I recently read A Praying Church by Paul E. Miller. It's been a long time since a book has inspired me like this one. Miller doesn't share any programs or strategies that guarantee success, except prayer itself. I believe this book has been so important to me because I have been looking for years to find a way to encourage my congregations to be praying churches.

Miller tells us what we should already know. "Prayer fuels prayer." (pg. 6). It makes sense that this happens because prayer works like conversation between people. Regular dialogue with family and friends builds relationships and causes us to desire more time together. In the same way, prayer helps us build a relationship with God. And once God has our hearts, he has our time.

But prayer isn't just for individuals, it is the very pillar on which the church was built, or as Miller points out, "it's the very breath of the church." (pg. 7) This book is made up of 5 parts. Why we should pray together. How Jesus communities work. Exploration of the interface between the Spirit of Jesus and the community of prayer. How to pray in community. And how integral prayer can be to the subcommittees of the church. This is not a deeply theological book, but it has theology. It's not a how-to book but it gives us strategies.
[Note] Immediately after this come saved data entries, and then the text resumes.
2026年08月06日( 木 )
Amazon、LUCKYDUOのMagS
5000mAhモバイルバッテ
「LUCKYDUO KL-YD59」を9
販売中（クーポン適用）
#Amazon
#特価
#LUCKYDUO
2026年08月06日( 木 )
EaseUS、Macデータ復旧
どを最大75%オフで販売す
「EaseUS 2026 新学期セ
This book illustrates the journey of a man (Miller) who has a deep relationship with God and the church. He focuses primarily on the book of Ephesians and Paul's prayer to the church in Ephesus. In the book, he describes in detail the power train through which Paul prays. It is prayer - Spirit - Jesus - Power - Saints. He points out that "Paul's opus on the church centers not on the church but on Christ." And likewise, "We do church best when we don't look at Church but gaze at Christ."(pg. 70)

Make every effort to keep yourselves united in the Spirit, binding yourselves together with peace. For there is one body and one spirit, just as you have been called to one glorious hope for the future. Ephesians 4:3

Corporate prayer was at the heart of early church worship and should play a bigger part in our worship services today. He believes and I agree, that we do not spend enough time in prayer on Sunday mornings. Our focus is usually on the sermon, which is a necessary part of the service, however, it can keep us focused on ourselves, rather than God. He writes, "The sermon is about God, and singing and prayer are to God. It's a natural progression from building faith to expressing faith. (pg. 194)

In addition to prayer, Miller talks about the importance of fasting. He suggests several ways we can start with fasting and how it can evolve. He writes about an African mission group that fast and prays for the first forty days of the year (they sustain themselves with vegetable juice.) for the conversion of Muslim Imams and have seen 1500 Imams find Christ. (pg. 251)

I believe the Global Methodist Church would benefit if its pastors and lay people put into practice the teachings of A Praying Church. I have every confidence that this will change the very essence of our churches. We will become churches focused on the power of Christ and the Holy Spirit. And when we embrace this power promised to us by Christ and the Holy Spirit, literally anything is possible!